The program helps Minnesota stay in compliance with the law, as set forth in the U.S. Supreme Court case Olmstead v. LC, which ruled that the unnecessary segregation of people with disabilities from their community is a form of discrimination.

Davis said he was interested in the service specifically because he wanted to live in the community but needed help to do so.

In practice, several providers also subsidize the rent of recipients in addition to, or sometimes in the place of, providing services. After Pence left American Home Health Care, he said that he spoke to 30 other Integrated Community Supports companies that offered discounted rent; two providers even explicitly said they would provide an apartment but no services, Pence said.

In 2019 to 2021, after his symptoms became more severe and chronic, Davis lived out of an unheated house, a storage unit and, at times, out of his truck. Housing through Integrated Community Supports “saved me,” Davis said.

“I’ve gone and looked for every single kind of housing support thing out there,” Davis said. “As far as finding housing with care supports that isn’t an institution like a nursing home, there isn’t anything out there, except for ICS with housing.”

Murky guidelines

The state now seems to be cracking down on service providers subsidizing rent, though Bergeron and other representatives of providers say that DHS has not been clear on why exactly it withholds payments from providers.

Kickbacks — where service providers financially incentivize people to sign up for their services — have been illegal under federal law since the 1970s. Under federal law, Medicaid dollars also can’t be used to pay rent. A new statute that went into effect August 2025 now explicitly prohibits kickbacks under Minnesota law, giving state agencies more power to intervene when they uncover kickbacks, DHS said.

Federal investigators are also looking into rent kickbacks in an ongoing investigation into the program first announced in December, when investigators raided the office of Ultimate Home Health Services, another Integrated Community Supports provider.

KARE 11 reported that one client of Ultimate Home Health Services had been renting her apartment for $60 a month and received little to no services; the provider billed Medicaid $163,000 a year for the services it didn’t provide.

So far, no providers have faced state or federal charges for defrauding Integrated Community Supports.

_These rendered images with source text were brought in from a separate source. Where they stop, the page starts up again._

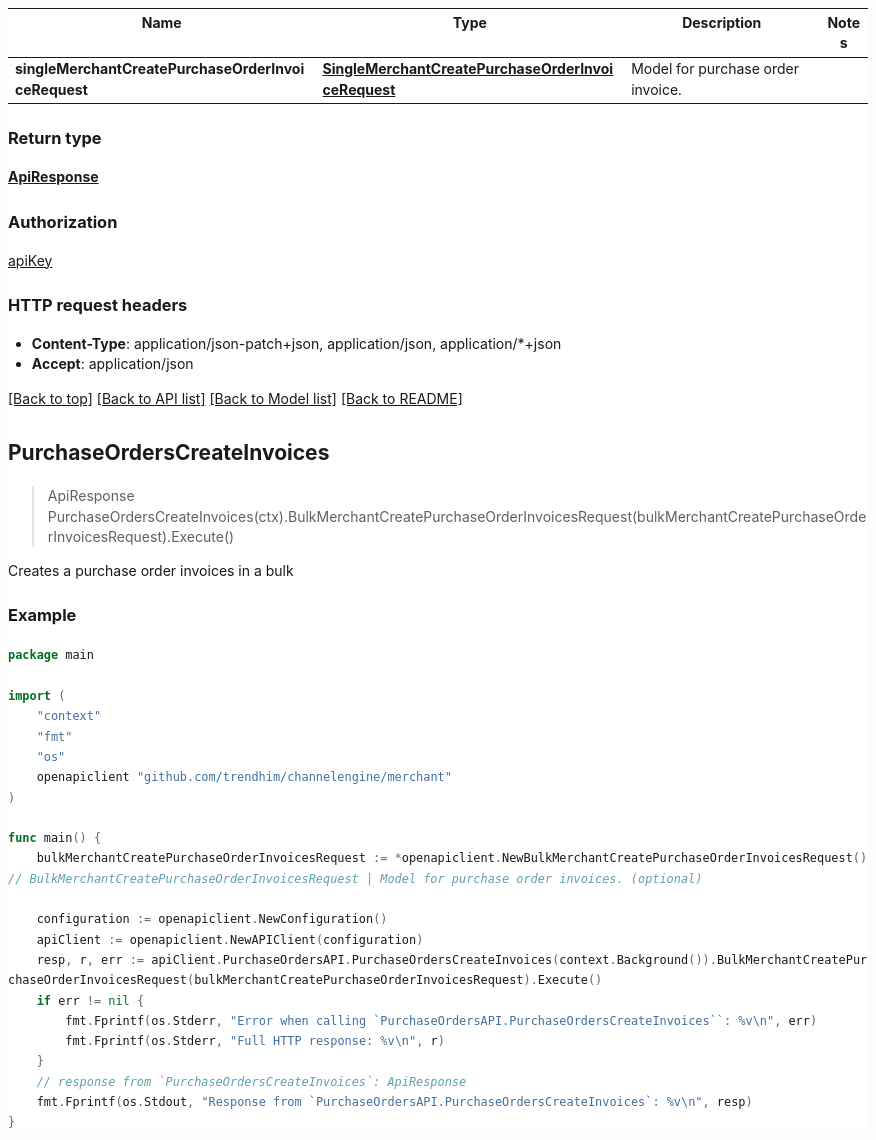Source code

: 
Name | Type | Description  | Notes
------------- | ------------- | ------------- | -------------
 **singleMerchantCreatePurchaseOrderInvoiceRequest** | [**SingleMerchantCreatePurchaseOrderInvoiceRequest**](SingleMerchantCreatePurchaseOrderInvoiceRequest.md) | Model for purchase order invoice. | 

### Return type

[**ApiResponse**](ApiResponse.md)

### Authorization

[apiKey](../README.md#apiKey)

### HTTP request headers

- **Content-Type**: application/json-patch+json, application/json, application/*+json
- **Accept**: application/json

[[Back to top]](#) [[Back to API list]](../README.md#documentation-for-api-endpoints)
[[Back to Model list]](../README.md#documentation-for-models)
[[Back to README]](../README.md)


## PurchaseOrdersCreateInvoices

> ApiResponse PurchaseOrdersCreateInvoices(ctx).BulkMerchantCreatePurchaseOrderInvoicesRequest(bulkMerchantCreatePurchaseOrderInvoicesRequest).Execute()

Creates a purchase order invoices in a bulk



### Example

```go
package main

import (
	"context"
	"fmt"
	"os"
	openapiclient "github.com/trendhim/channelengine/merchant"
)

func main() {
	bulkMerchantCreatePurchaseOrderInvoicesRequest := *openapiclient.NewBulkMerchantCreatePurchaseOrderInvoicesRequest() // BulkMerchantCreatePurchaseOrderInvoicesRequest | Model for purchase order invoices. (optional)

	configuration := openapiclient.NewConfiguration()
	apiClient := openapiclient.NewAPIClient(configuration)
	resp, r, err := apiClient.PurchaseOrdersAPI.PurchaseOrdersCreateInvoices(context.Background()).BulkMerchantCreatePurchaseOrderInvoicesRequest(bulkMerchantCreatePurchaseOrderInvoicesRequest).Execute()
	if err != nil {
		fmt.Fprintf(os.Stderr, "Error when calling `PurchaseOrdersAPI.PurchaseOrdersCreateInvoices``: %v\n", err)
		fmt.Fprintf(os.Stderr, "Full HTTP response: %v\n", r)
	}
	// response from `PurchaseOrdersCreateInvoices`: ApiResponse
	fmt.Fprintf(os.Stdout, "Response from `PurchaseOrdersAPI.PurchaseOrdersCreateInvoices`: %v\n", resp)
}
```
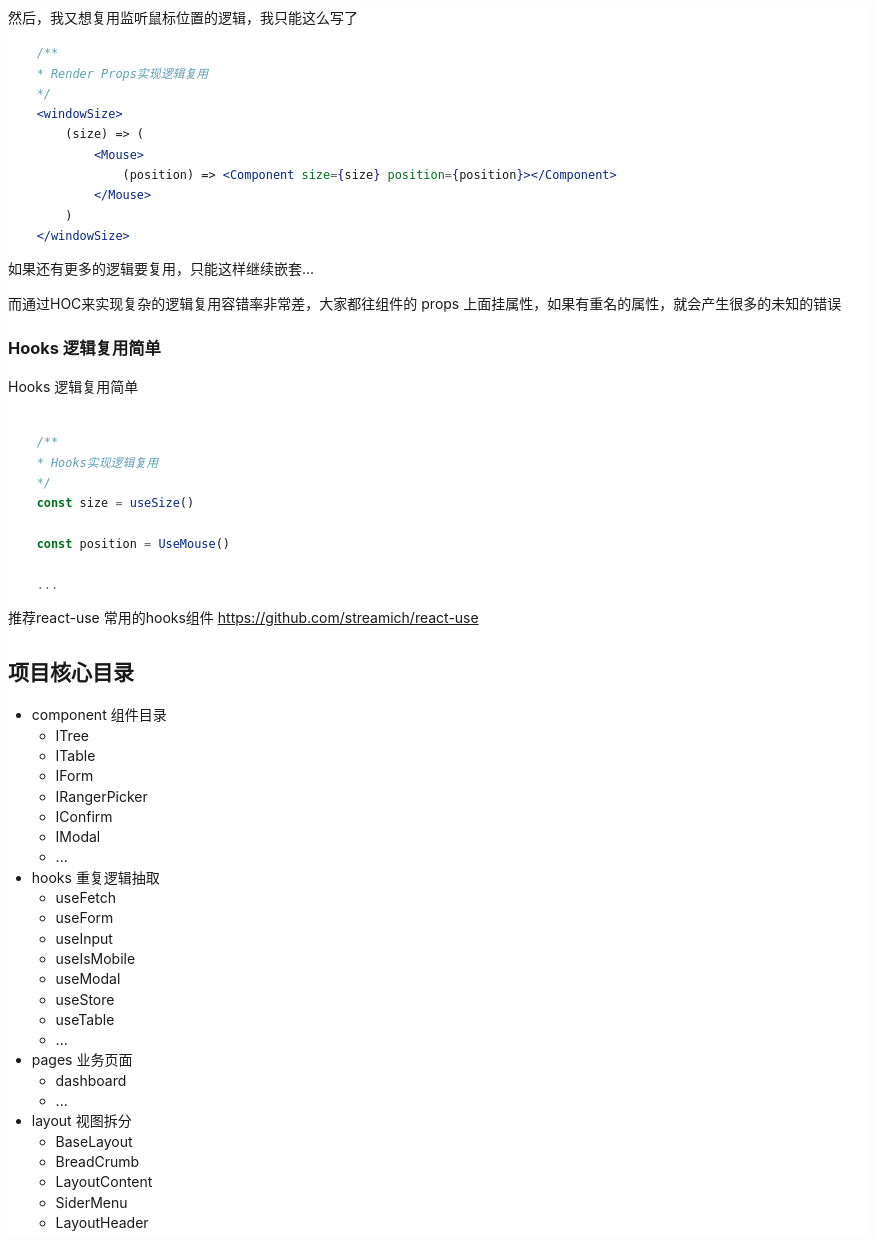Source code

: 然后，我又想复用监听鼠标位置的逻辑，我只能这么写了

```jsx
    /**
    * Render Props实现逻辑复用
    */
    <windowSize>
        (size) => (
            <Mouse>
                (position) => <Component size={size} position={position}></Component>
            </Mouse>
        )
    </windowSize>
```

如果还有更多的逻辑要复用，只能这样继续嵌套...

而通过HOC来实现复杂的逻辑复用容错率非常差，大家都往组件的 props 上面挂属性，如果有重名的属性，就会产生很多的未知的错误

### Hooks 逻辑复用简单

Hooks 逻辑复用简单


```js

    /**
    * Hooks实现逻辑复用
    */
    const size = useSize()

    const position = UseMouse()

    ...

```

推荐react-use 常用的hooks组件 https://github.com/streamich/react-use

## 项目核心目录

- component 组件目录
    - ITree
    - ITable
    - IForm
    - IRangerPicker
    - IConfirm
    - IModal
    - ...
- hooks 重复逻辑抽取
    - useFetch
    - useForm
    - useInput
    - useIsMobile
    - useModal
    - useStore
    - useTable
    - ...
- pages 业务页面
    - dashboard
    - ...
- layout 视图拆分
    - BaseLayout
    - BreadCrumb
    - LayoutContent
    - SiderMenu
    - LayoutHeader
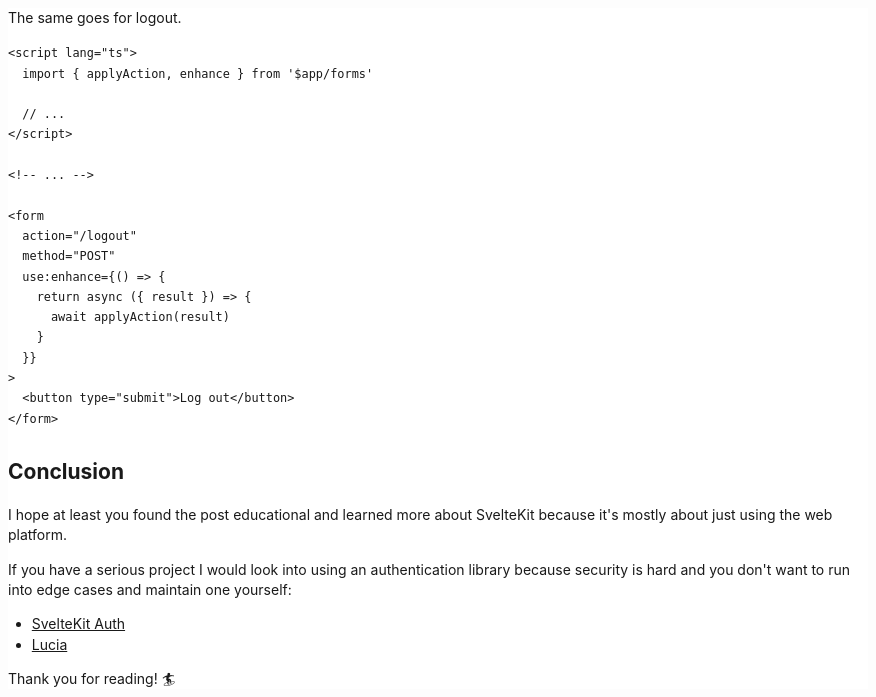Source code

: The same goes for logout.

```html:routes/+layout.svelte showLineNumbers
<script lang="ts">
  import { applyAction, enhance } from '$app/forms'

  // ...
</script>

<!-- ... -->

<form
  action="/logout"
  method="POST"
  use:enhance={() => {
    return async ({ result }) => {
      await applyAction(result)
    }
  }}
>
  <button type="submit">Log out</button>
</form>
```

## Conclusion

I hope at least you found the post educational and learned more about SvelteKit because it's mostly about just using the web platform.

If you have a serious project I would look into using an authentication library because security is hard and you don't want to run into edge cases and maintain one yourself:

- [SvelteKit Auth](https://github.com/Dan6erbond/sk-auth)
- [Lucia](https://github.com/pilcrowOnPaper/lucia-sveltekit)

Thank you for reading! 🏄️
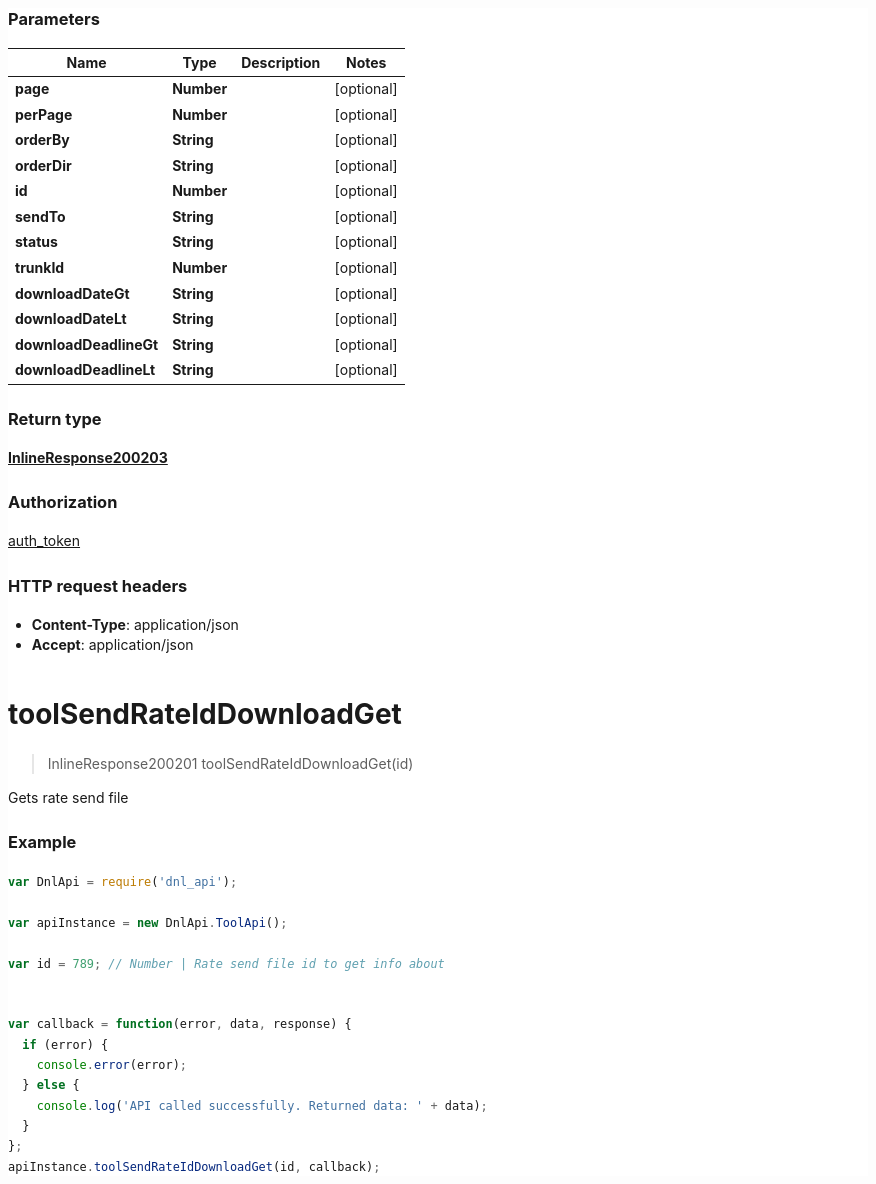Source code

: ### Parameters

Name | Type | Description  | Notes
------------- | ------------- | ------------- | -------------
 **page** | **Number**|  | [optional] 
 **perPage** | **Number**|  | [optional] 
 **orderBy** | **String**|  | [optional] 
 **orderDir** | **String**|  | [optional] 
 **id** | **Number**|  | [optional] 
 **sendTo** | **String**|  | [optional] 
 **status** | **String**|  | [optional] 
 **trunkId** | **Number**|  | [optional] 
 **downloadDateGt** | **String**|  | [optional] 
 **downloadDateLt** | **String**|  | [optional] 
 **downloadDeadlineGt** | **String**|  | [optional] 
 **downloadDeadlineLt** | **String**|  | [optional] 

### Return type

[**InlineResponse200203**](InlineResponse200203.md)

### Authorization

[auth_token](../README.md#auth_token)

### HTTP request headers

 - **Content-Type**: application/json
 - **Accept**: application/json

<a name="toolSendRateIdDownloadGet"></a>
# **toolSendRateIdDownloadGet**
> InlineResponse200201 toolSendRateIdDownloadGet(id)



Gets rate send file

### Example
```javascript
var DnlApi = require('dnl_api');

var apiInstance = new DnlApi.ToolApi();

var id = 789; // Number | Rate send file id to get info about


var callback = function(error, data, response) {
  if (error) {
    console.error(error);
  } else {
    console.log('API called successfully. Returned data: ' + data);
  }
};
apiInstance.toolSendRateIdDownloadGet(id, callback);
```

Bergeron, whose client trade association includes several Integrated Community Supports providers as members, said that he thinks it’s unrealistic to expect service recipients to be able to pay their rent in full. Bergeron said that the providers have limited access to county Housing Support contracts, which assist with rent, meaning that a provider subsidizing rent is often the only option for service recipients to afford their apartments.

Bergeron argued in a nine-page letter to DHS that an Integrated Community Supports provider subleasing apartments at a reduced rate is not necessarily the same as incentivizing a person to sign up for services, and so wouldn’t constitute a kickback. For example, in some instances, Bergeron said, a county case manager works with the provider to negotiate rent, as opposed to the provider offering discount rent upfront to incentivize sign-ups.

“It is way more nuanced and way more case-by-case specific,” Bergeron said.

Part of the problem, in the view of Bergeron and the providers association, is that the standards of the program are not codified in Minnesota law, but rather evolve at the direction of DHS.

“I think it is a program that has been kind of pulled together over time to meet kind of an undefined need or purpose,” Bergeron said.

David Holt, an attorney who works with Integrated Community Supports providers, said that he thinks the program should have been modeled off programs like assisted living and recuperative care, which use a daily rate that includes both services and housing.

“I don’t think anyone properly, or at least the Legislature didn’t and the policymakers didn’t properly, flesh out how the recipients just don’t have money to pay for housing,” Holt said.